Korwin-Mikke ciepło o Łukaszence

Janusz Korwin-Mikke gościł dziś w programie publicystycznym TVP Info "Woronicza 17". Głównym tematem, na który debatowali zaproszeni politycy, była tradycyjnie sytuacja na granicy polsko-białoruskiej.

Lider Konfederacji poparł działania rządu związane z planowanym postawieniem muru, który chronić ma przed migracją ze wschodu. Stwierdził też, że uchodźcy pochodzą głównie z Iraku czy Syrii i płacą wysokie ceny, by sypiać w hotelach w Mińsku, a następnie być przetransportowanymi na pogranicze.

Dalsza część artykułu pod materiałem wideo

- Tu nie ma nikogo z Afganistanu, bo kobiety tam kochają, że za próbę gwałtu jest kara śmierci i nie uciekają - mówił Korwin-Mikke i zasugerował, że to działania polskich władz sprawiły, że Łukaszenka tak bardzo zbliżył się do Putina.

- Łukaszenka był dla Polski bardzo życzliwy, mówię to od dawna, i myśmy wpychali Łukaszenkę w objęcia Putina, i w końcu go wepchniemy, zobaczycie. Przez was, przez Polskę, która działała na zlecenie Amerykanów wepchniemy Białoruś do Rosyjskiej Federacji - powiedział stanowczo polityk.

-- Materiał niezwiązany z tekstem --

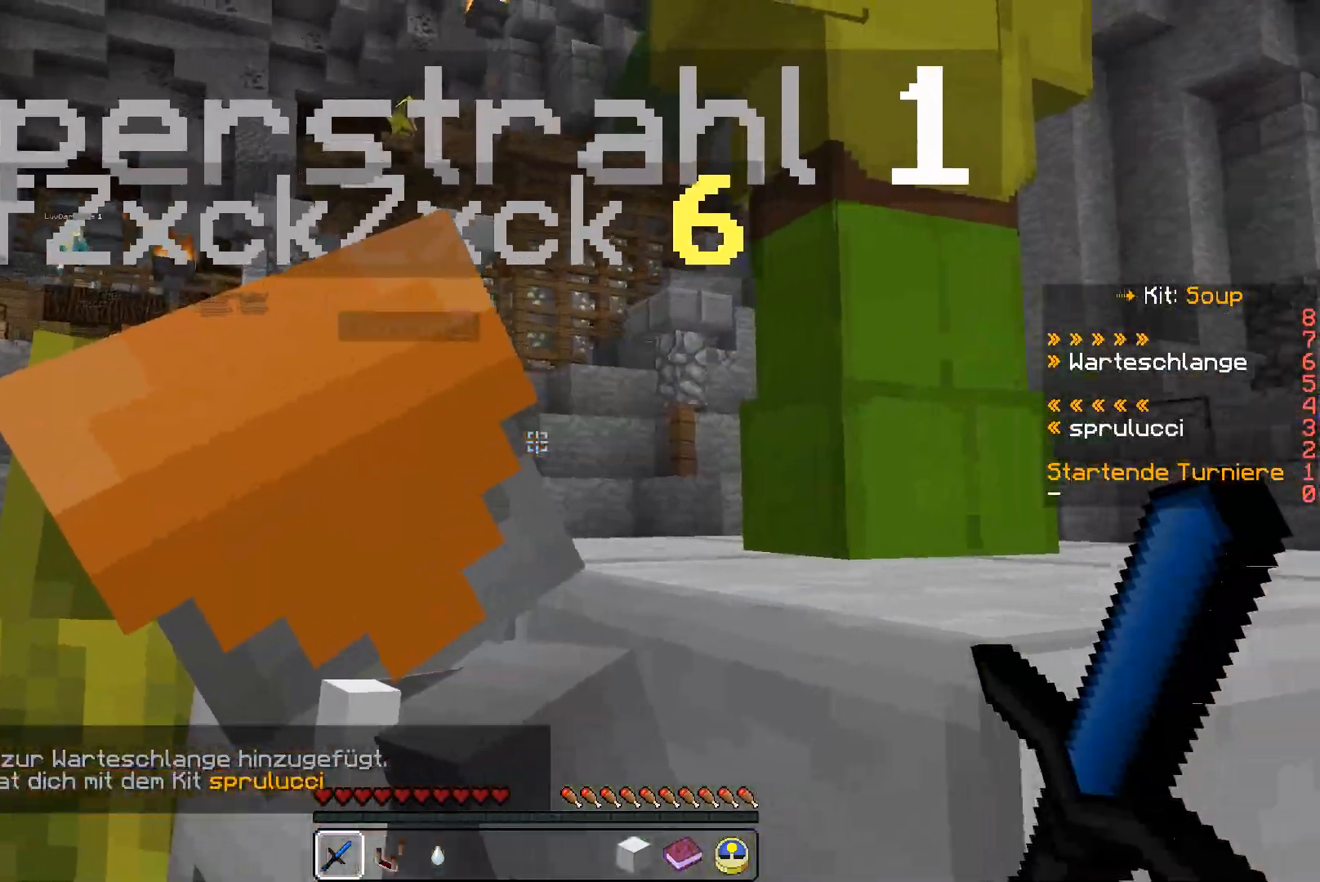
{"keys": ["s"], "mouse": [], "events": [[500, "s", "down"]]}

Lider Konfederacji oskarżył także obecnych w studiu polityków Zjednoczonej Prawicy oraz prezydenckiego ministra Łukasza Rzepeckiego o to, że przez nich wkrótce na granicy Polski pojawią się wojska rosyjskie.

Wielka awantura w studiu TVP

Jeszcze większe poruszenie wywołał Korwin-Mikke krytykując działania Związku Polaków na Białorusi. Prowadzący program Michał Rachoń nie krył zdumienia i stanowczo sprzeciwił się słowom polityka. - Pan dobrze wie, jaka jest charakterystyka reżimu białoruskiego i jak działa KGB. Rozumiem, że pan odgrywa teatr, że to jest pomysł polityczny, tylko bardzo proszę, żeby pan tego nie robił kosztem ludzi, którzy płacą za swoje działania życiem i zdrowiem - powiedział Rachoń, odnosząc się do sytuacji więzionych na Białorusi Andżeliki Borys i Andrzeja Poczobuta.

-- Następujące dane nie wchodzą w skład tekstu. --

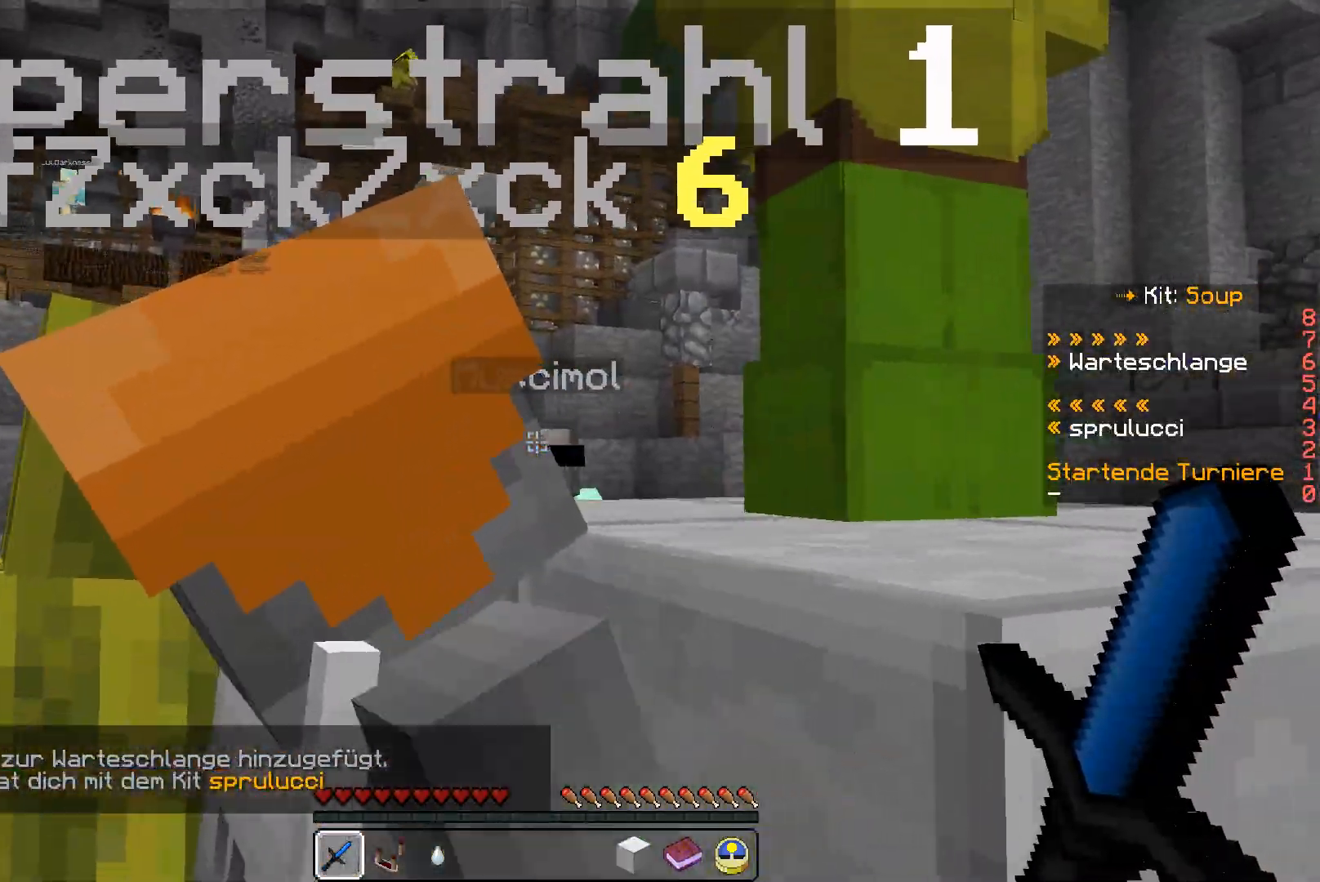
{"keys": ["s"], "mouse": [], "events": []}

Oliwy do ognia dolał także jeden z najbardziej barwnych polityków obozu rządzącego, Dominik Tarczyński, który stwierdził, że przez takie wypowiedzi Korwin nigdy nie wszedł w skład rządu.

- Zawsze tak jest, że jak Konfederacji rośnie poparcie, to wychodzi Korwin-Mikke cały na biało i opowiada tak haniebne rzeczy. Dlatego przez 30 lat odkąd jest w polityce, nigdy nie był i nie będzie w rządzie. To jest żart polityczny zagrażający Polsce - ocenił europoseł.

Na to krótko zareagował sam zainteresowany, który dosadnie nazwał Zjednoczoną Prawicę "rosyjską agenturą". Atmosfera w studiu była wyjątkowo gorąca i pozostała taka do końca programu.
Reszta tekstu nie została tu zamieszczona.